Launch of Vol. 4 Eye on Athy's Past

This evening the 4th volume of ‘Eye on Athy’s Past’ will be launched in the Shackleton Museum, Town Hall, Athy at 8.00 p.m. Liam Kenny, Naas historian and writer, will launch the book which consists of articles written for the Kildare Nationalist between June 1999 and December 2000. Liam’s early working career mirrored my own as like myself he started his working life as a clerical officer in Kildare County Council. My entry into the Council services was in January 1961 and it was much later when Kevin joined. I had begun the next stage of my career as a Town Clerk before Liam appeared in St. Mary’s, Naas. Both of us would leave the local government service to pursue entirely different careers.
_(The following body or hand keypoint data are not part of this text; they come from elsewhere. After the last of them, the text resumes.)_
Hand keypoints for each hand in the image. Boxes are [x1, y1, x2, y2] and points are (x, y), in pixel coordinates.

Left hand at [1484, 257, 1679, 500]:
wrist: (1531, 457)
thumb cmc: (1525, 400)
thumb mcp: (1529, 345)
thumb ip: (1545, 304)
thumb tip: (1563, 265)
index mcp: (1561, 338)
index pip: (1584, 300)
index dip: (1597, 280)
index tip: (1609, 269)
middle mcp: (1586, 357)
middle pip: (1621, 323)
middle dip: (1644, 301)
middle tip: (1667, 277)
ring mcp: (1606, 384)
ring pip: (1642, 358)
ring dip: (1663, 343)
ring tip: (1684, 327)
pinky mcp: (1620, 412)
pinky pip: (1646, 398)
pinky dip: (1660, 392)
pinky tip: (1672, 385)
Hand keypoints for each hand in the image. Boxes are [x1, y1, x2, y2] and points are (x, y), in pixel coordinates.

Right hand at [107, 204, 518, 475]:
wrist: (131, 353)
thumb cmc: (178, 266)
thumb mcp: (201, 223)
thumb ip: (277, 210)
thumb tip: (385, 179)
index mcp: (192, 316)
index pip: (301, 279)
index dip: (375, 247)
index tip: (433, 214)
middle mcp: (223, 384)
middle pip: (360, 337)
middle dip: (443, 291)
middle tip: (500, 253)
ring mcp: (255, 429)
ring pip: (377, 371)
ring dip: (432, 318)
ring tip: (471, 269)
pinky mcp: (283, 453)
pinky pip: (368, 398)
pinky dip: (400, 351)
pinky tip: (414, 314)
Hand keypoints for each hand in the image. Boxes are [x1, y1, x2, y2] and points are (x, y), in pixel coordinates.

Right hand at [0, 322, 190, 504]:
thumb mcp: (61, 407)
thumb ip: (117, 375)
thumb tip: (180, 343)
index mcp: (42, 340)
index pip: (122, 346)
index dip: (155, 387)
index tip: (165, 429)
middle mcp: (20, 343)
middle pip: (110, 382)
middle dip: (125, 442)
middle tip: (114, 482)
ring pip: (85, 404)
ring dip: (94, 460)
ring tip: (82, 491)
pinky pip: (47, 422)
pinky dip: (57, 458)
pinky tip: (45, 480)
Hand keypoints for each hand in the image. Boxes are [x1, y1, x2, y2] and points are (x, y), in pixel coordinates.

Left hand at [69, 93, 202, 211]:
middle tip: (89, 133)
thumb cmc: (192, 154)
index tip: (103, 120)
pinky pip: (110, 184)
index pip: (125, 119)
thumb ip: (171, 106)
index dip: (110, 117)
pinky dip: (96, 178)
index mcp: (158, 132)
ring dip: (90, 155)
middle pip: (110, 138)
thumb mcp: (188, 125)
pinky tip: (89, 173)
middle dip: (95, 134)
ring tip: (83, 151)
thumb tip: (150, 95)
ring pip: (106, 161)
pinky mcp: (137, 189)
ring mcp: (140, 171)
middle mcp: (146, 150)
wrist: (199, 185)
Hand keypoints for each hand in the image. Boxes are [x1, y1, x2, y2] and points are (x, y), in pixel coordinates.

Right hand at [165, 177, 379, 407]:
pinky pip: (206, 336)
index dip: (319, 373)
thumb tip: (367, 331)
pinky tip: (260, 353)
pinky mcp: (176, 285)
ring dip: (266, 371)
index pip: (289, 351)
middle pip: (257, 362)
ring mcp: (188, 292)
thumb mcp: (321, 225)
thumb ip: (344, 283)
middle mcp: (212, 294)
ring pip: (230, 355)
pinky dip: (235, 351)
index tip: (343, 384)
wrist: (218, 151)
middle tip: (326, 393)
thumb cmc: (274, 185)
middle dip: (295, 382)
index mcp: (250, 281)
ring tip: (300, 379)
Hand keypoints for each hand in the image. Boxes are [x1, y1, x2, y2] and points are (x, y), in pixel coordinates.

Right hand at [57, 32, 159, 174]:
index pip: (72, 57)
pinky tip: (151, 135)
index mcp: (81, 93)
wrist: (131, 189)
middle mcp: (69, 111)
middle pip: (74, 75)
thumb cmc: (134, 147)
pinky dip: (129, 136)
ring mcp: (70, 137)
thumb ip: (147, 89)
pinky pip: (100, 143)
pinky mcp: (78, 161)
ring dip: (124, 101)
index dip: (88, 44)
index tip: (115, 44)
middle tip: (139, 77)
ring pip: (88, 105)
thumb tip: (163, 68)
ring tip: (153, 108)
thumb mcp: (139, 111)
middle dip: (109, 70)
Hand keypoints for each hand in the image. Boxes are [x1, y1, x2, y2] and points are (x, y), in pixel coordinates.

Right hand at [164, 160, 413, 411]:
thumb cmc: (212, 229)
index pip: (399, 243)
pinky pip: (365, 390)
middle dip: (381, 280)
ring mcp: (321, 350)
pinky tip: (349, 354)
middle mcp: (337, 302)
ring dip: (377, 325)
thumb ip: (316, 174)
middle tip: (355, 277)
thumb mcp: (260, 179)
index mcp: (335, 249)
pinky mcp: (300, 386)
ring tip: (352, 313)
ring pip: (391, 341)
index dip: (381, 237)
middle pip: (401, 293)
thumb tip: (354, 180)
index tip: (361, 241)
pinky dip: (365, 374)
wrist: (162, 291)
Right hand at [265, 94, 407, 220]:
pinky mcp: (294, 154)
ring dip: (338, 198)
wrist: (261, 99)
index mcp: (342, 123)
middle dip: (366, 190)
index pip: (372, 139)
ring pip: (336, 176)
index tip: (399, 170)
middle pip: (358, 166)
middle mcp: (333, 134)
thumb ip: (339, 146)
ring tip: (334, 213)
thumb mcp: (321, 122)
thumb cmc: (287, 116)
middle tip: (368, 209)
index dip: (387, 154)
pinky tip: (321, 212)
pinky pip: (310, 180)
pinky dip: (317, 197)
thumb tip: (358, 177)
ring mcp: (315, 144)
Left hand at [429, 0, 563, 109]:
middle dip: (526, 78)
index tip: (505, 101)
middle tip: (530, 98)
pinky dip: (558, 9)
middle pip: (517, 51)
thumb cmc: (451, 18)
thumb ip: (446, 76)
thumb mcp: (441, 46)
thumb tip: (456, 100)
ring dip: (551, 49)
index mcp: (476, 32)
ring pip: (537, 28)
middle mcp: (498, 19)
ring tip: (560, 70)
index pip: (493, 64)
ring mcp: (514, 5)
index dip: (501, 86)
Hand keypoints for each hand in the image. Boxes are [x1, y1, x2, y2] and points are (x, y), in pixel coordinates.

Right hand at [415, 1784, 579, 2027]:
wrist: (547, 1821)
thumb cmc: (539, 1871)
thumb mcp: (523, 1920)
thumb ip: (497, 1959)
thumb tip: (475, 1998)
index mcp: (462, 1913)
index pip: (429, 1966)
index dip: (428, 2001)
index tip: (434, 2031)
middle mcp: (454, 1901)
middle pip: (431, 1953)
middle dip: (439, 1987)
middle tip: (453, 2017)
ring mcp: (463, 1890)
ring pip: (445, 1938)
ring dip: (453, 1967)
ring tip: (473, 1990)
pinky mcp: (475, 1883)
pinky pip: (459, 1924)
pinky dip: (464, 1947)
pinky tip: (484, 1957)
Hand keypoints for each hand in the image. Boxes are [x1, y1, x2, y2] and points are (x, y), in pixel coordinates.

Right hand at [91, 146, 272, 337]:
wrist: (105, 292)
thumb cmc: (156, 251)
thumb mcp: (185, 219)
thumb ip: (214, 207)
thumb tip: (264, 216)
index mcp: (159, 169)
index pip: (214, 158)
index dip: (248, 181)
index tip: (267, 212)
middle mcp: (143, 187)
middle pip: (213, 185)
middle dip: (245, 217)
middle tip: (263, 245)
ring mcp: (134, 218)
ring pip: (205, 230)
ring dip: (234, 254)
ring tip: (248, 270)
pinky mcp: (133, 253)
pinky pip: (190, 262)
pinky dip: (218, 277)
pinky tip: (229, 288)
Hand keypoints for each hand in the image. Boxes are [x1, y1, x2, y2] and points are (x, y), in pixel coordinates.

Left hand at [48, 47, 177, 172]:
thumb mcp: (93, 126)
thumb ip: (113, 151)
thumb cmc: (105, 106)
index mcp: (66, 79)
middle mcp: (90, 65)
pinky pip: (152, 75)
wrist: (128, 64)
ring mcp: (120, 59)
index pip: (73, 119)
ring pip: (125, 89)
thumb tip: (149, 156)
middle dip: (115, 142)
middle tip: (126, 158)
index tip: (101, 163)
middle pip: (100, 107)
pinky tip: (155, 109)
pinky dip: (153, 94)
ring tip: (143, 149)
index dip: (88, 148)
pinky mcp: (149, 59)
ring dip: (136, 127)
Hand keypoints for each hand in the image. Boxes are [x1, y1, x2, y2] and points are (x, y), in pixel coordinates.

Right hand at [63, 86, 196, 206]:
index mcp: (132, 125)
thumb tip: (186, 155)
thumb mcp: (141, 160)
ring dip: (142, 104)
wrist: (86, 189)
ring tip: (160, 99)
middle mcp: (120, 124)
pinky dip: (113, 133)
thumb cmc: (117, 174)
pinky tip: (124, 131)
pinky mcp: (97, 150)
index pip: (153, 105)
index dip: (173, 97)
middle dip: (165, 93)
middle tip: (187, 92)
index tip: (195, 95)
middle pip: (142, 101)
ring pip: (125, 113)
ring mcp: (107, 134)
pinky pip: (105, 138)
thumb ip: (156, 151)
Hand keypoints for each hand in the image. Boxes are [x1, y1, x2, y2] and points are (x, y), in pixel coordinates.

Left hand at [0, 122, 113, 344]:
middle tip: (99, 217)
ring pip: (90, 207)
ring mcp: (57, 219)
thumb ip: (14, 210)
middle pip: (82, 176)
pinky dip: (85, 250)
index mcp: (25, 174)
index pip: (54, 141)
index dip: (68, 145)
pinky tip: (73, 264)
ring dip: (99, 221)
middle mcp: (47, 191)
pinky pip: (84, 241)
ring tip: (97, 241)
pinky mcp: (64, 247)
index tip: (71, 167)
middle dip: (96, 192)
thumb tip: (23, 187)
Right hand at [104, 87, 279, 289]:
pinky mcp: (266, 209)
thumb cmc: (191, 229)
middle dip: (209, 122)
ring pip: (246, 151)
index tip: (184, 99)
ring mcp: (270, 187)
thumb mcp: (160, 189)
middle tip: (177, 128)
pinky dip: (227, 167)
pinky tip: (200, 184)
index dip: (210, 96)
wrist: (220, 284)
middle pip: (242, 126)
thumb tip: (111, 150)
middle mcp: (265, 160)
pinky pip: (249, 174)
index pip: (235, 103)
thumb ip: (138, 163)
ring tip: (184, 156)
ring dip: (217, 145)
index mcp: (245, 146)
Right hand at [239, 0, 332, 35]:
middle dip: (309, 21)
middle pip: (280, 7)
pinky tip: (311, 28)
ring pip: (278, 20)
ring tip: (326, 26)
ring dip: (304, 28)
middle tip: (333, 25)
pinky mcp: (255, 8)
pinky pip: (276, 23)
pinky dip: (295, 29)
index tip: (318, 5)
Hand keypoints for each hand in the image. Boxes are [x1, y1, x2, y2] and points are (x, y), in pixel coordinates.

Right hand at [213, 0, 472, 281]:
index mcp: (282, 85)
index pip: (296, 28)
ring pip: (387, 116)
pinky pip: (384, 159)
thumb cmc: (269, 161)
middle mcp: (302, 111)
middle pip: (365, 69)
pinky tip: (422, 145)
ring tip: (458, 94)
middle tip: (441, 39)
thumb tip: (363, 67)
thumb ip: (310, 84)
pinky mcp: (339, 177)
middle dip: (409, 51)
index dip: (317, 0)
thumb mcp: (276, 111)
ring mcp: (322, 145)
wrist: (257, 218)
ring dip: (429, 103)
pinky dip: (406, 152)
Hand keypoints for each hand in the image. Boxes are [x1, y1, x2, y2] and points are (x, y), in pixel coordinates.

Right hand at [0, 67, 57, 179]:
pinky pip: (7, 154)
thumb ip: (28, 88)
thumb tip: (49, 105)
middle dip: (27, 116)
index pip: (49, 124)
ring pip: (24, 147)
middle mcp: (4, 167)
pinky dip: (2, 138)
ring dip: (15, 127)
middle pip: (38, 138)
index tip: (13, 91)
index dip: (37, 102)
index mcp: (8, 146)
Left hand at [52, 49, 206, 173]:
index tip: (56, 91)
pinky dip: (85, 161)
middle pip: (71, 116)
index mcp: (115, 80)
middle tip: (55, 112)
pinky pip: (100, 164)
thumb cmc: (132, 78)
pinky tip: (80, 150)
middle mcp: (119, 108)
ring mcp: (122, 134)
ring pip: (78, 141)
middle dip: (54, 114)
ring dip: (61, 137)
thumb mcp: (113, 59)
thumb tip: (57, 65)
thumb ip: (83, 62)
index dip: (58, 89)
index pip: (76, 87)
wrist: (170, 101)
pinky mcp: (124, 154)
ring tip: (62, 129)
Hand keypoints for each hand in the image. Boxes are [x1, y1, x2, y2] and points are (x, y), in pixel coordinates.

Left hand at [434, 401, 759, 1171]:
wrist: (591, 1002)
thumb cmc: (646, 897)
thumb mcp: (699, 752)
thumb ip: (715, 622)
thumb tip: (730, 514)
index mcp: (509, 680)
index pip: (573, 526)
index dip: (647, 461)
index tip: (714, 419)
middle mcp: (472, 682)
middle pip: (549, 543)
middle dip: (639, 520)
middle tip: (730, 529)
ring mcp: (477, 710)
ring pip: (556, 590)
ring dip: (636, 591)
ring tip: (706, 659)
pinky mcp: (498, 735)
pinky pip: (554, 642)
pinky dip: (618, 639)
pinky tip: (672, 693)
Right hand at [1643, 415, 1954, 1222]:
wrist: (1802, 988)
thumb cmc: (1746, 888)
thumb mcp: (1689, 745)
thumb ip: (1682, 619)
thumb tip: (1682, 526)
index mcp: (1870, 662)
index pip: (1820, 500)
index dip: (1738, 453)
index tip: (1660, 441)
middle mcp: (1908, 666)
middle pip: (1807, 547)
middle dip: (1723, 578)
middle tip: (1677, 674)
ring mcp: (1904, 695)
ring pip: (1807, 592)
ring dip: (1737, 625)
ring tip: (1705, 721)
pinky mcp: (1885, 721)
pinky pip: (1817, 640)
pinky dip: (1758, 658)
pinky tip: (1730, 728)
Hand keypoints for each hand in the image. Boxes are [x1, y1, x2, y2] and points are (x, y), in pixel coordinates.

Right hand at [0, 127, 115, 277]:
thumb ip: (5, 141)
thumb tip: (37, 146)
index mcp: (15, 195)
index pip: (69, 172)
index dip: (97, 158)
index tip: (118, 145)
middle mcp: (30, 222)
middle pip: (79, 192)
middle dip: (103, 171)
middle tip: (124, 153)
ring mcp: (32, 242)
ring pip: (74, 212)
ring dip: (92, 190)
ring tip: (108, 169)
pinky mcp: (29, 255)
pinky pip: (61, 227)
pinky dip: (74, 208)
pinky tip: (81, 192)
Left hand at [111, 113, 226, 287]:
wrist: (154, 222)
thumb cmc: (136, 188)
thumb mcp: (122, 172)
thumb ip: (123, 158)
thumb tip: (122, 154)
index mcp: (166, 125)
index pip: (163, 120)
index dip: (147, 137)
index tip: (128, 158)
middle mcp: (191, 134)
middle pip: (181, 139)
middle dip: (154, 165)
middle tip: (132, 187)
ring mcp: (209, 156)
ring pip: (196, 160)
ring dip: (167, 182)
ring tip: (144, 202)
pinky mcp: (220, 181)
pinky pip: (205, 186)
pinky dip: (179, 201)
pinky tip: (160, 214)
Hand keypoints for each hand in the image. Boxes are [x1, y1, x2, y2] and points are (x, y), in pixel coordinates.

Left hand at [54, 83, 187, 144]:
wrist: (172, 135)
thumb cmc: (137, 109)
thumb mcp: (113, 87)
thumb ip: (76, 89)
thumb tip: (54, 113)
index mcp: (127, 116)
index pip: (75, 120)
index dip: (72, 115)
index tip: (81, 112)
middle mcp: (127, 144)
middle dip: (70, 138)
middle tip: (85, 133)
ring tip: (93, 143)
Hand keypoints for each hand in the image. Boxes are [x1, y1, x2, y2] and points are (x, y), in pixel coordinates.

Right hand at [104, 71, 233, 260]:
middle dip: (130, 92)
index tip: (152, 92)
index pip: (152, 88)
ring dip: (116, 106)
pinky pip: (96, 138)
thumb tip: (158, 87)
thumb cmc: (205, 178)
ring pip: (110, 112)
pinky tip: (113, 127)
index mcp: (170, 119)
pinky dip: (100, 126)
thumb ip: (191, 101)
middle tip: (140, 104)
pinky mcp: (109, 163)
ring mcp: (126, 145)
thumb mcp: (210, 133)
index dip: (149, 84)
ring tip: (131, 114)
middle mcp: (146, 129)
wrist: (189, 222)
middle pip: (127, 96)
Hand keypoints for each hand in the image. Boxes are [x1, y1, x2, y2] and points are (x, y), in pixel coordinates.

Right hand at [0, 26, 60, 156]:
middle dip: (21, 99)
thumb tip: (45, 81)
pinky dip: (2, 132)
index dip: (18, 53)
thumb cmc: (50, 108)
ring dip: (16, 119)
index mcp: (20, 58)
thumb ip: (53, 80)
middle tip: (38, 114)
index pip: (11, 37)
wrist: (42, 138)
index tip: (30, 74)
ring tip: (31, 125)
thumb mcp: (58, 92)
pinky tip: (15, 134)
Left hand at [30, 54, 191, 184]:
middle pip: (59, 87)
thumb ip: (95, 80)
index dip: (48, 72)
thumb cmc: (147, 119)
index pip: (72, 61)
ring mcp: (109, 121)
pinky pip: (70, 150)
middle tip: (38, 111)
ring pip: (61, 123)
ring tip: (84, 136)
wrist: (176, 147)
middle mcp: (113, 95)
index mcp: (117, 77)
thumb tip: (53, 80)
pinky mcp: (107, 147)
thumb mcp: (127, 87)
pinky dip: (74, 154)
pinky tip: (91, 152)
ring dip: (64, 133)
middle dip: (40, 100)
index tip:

Liam joined the Leinster Leader as a journalist and later still another change of career sees him today as Director of the Association of Irish Local Government. Liam and I have immersed ourselves in the local histories of our respective towns. He, as the founder member of Naas Local History Society has written and lectured extensively on the history of Nás na Ríogh. The Naas history group has done marvellous work in highlighting the little-known aspects of their town’s history in lectures and several publications over the years. Congratulations are due to Siobhan McNulty, daughter of Gretta and Frank, who last week was elected President of the Kildare Archaeological Society. The society, founded in 1891 by Lord Walter Fitzgerald, is one of the most prestigious societies in the country and Siobhan is the first Athy person to head up the society.